Governança

As regras do jogo

iStock_000073546609_SmallAAinda que as atividades de grandes corporações afetem a vida das pessoas de muitas maneiras, não se sabe ao certo o que altos executivos fazem, por que estão lá e como conduzem os negócios. De fato, a elite do mundo corporativo trabalha de forma muito particular, a portas fechadas em reuniões de Conselho.

Intrigado com essa falta de informação sobre atitudes e comportamentos no Conselho, Thomas L. Whisler e Paul M. Hirsch, professores da Business School da Universidade de Chicago, resolveram investigar esse mistério entrevistando mais de 60 executivos que servem nos Conselhos das maiores empresas norte-americanas.

Mesmos dispersos e sem contato entre si, esses conselheiros revelaram (com a garantia do anonimato) visões, valores e crenças comuns no exercício da governança corporativa. A pesquisa descobriu que eles têm um código básico, um conjunto de regras não escritas, que a maioria segue voluntariamente. Ou seja, eles têm suas regras do jogo, sintetizadas pelos autores do estudo conforme a seguir:

Regra 1: Não brigar
Para chegar a decisões sobre o uso de recursos corporativos, enfrentamos grande incerteza. Acordos e decisões racionais só são possíveis por meio da análise e diálogo, não pela agressão e ameaça. O respeito pela opinião dos outros, a clareza na apresentação de seus pontos de vista e um senso de responsabilidade são as marcas de um bom conselheiro, não a necessidade de vencer. Não esquecer que uma briga entre conselheiros pode levantar dúvidas na cabeça de investidores quanto à qualidade da governança corporativa e, portanto, sobre a saúde futura da empresa.

Regra 2: Apoiar seu CEO
Nós, do Conselho, escolhemos o CEO (ou optamos por manter o CEO). Seu sucesso valida nossa sabedoria; suas falhas a colocam em xeque. O trabalho do CEO é complexo e exigente; as pressões são enormes. Ao trabalhar com o CEO, é preciso distinguir o aconselhamento da crítica. Ele vai, ou deveria, dar atenção ao primeiro. Muita crítica significa que um de nós deve partir.

Regra 3: Trabalhar em prol do seu aprendizado
Quem é conselheiro de primeira viagem tem muito a aprender — na verdade, todas as regras do jogo. Se você serviu em outros Conselhos, então sabe que cada um tende a ter suas próprias regras práticas para trabalhar em conjunto. Em ambos os casos (como marinheiro de primeira viagem ou como veterano), ouça, observe e aprenda depois de entrar para um Conselho. Faça perguntas a companheiros, mas no vestiário, não na sala de reuniões. Faça seu aprendizado intensivo, mas curto. Você foi convidado para o Conselho com a expectativa de que tem alguma contribuição a dar.

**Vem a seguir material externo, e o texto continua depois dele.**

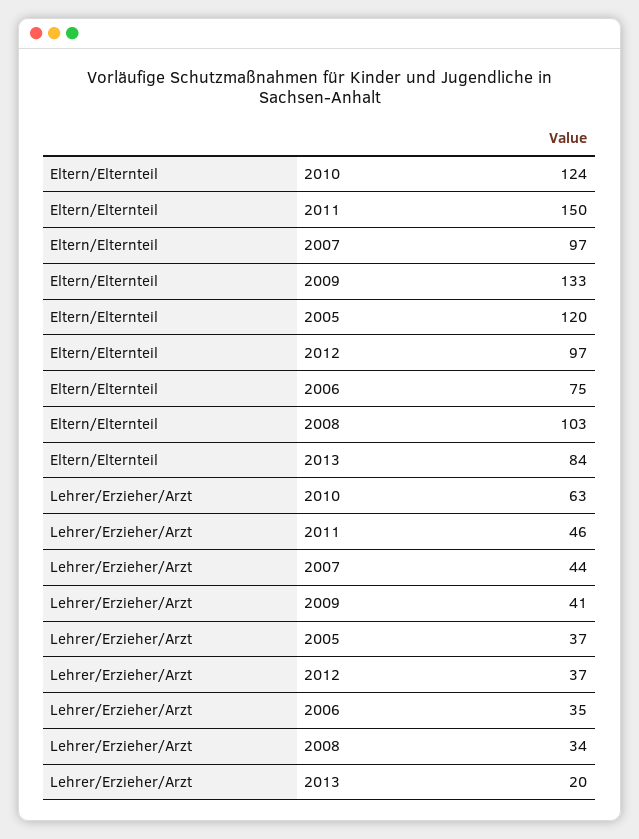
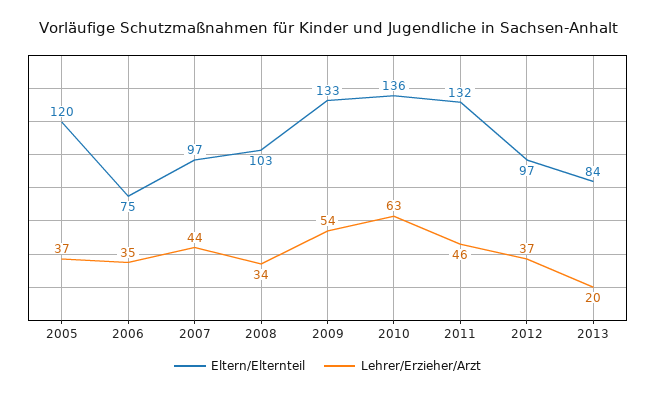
Eltern/Elternteil, 2010: 124 -> 136
Eltern/Elternteil, 2011: 150 -> 132
Lehrer/Erzieher/Arzt, 2009: 41 -> 54

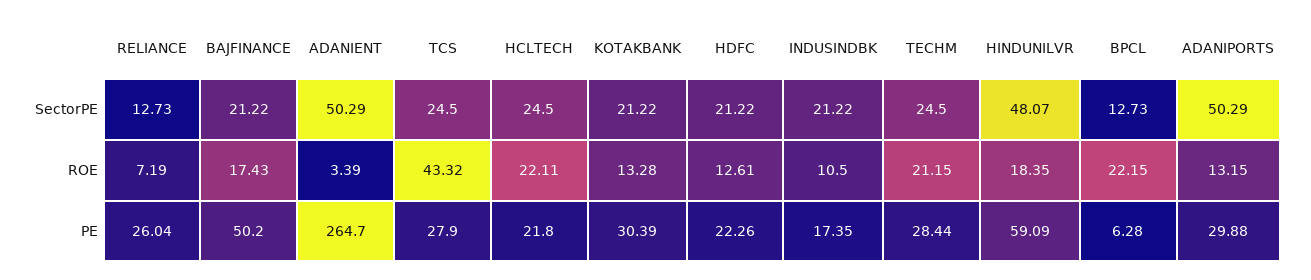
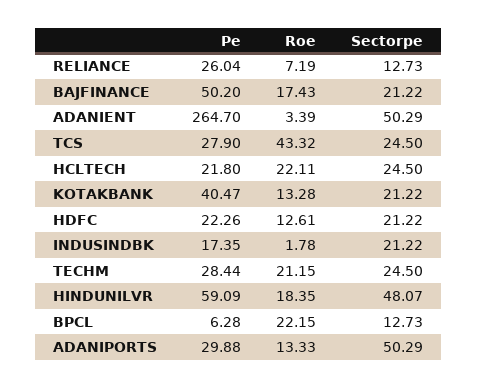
INDUSINDBK, ROE: 10.5 -> 1.78
ADANIPORTS, ROE: 13.15 -> 13.33
KOTAKBANK, PE: 30.39 -> 40.47

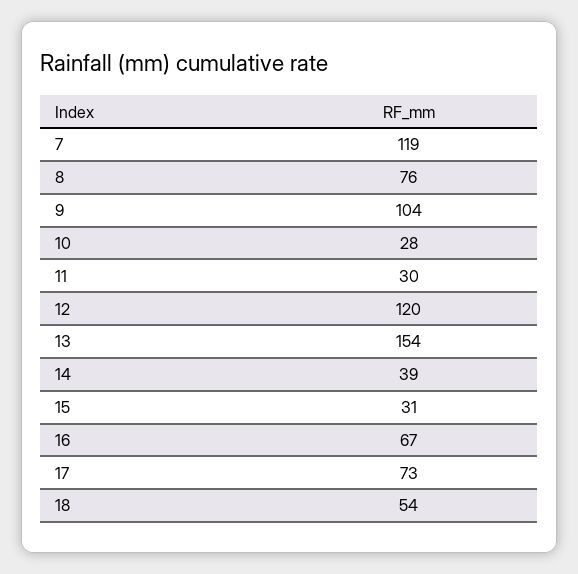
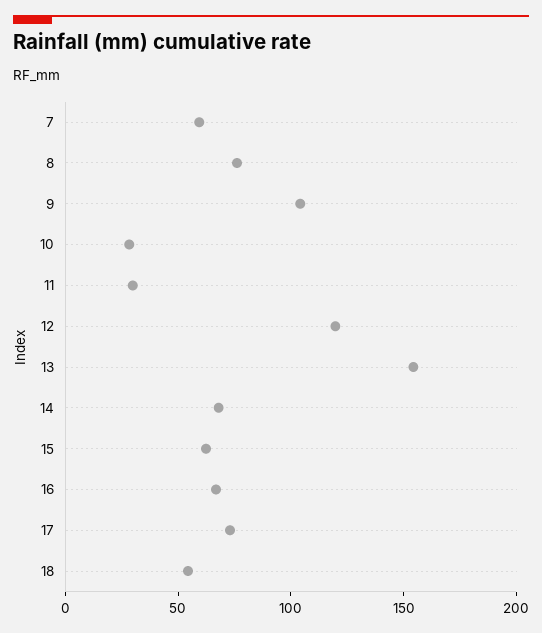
7: 119 -> 60
14: 39 -> 70
15: 31 -> 60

O Conselho conta com isso.

Regra 4: Sem cruzadas (campanhas em defesa de certos interesses, ideias ou princípios)
Os objetivos básicos e propósitos de uma organização certamente são conhecidos por quem serve em um Conselho: nós, como conselheiros, não buscamos reformar a sociedade, mas servir suas necessidades ao fornecer produtos e serviços por meio de uma performance corporativa honesta e eficaz. A função básica do Conselho é assegurar que esses objetivos corporativos sejam alcançados. O tempo disponível para fazer esse trabalho é limitado, uma vez que um Conselho se reúne apenas de quatro a seis vezes por ano. A distração imposta por um conselheiro engajado em alguma campanha particular na sala de reunião pode afetar seriamente o desempenho do Conselho. Para o conselheiro com uma missão: faça sua cruzada em outros lugares.

Regra 5: Fazer a lição de casa
Você foi escolhido para ser conselheiro por ter provado sua competência, sabedoria e bom senso. Mas não se esqueça de que hoje em dia a luta pela sobrevivência e o crescimento das empresas acontece em um contexto de mudanças rápidas, que envolvem novos e experientes concorrentes, novas tecnologias e condições políticas voláteis. Um vencedor faz planejamento cuidadoso e paira acima dos problemas atuais. Estude a informação dada a você e solicite mais se quiser. A expectativa é que conselheiros sejam “atiradores de elite”, com pontaria certeira. Não membros impetuosos, que falam sem pensar.

Regra 6: Participar
Conselheiros desempenham um papel único na organização. Algumas das coisas que estamos legalmente obrigados a fazer são corriqueiras (tais como resoluções bancárias), mas temos de estar preparados para tomar decisões fatídicas e difíceis, decisões que exigem toda a nossa experiência e conhecimento coletivo. Então, esteja presente, seja atencioso, seja participativo. Este não é um esporte de espectador.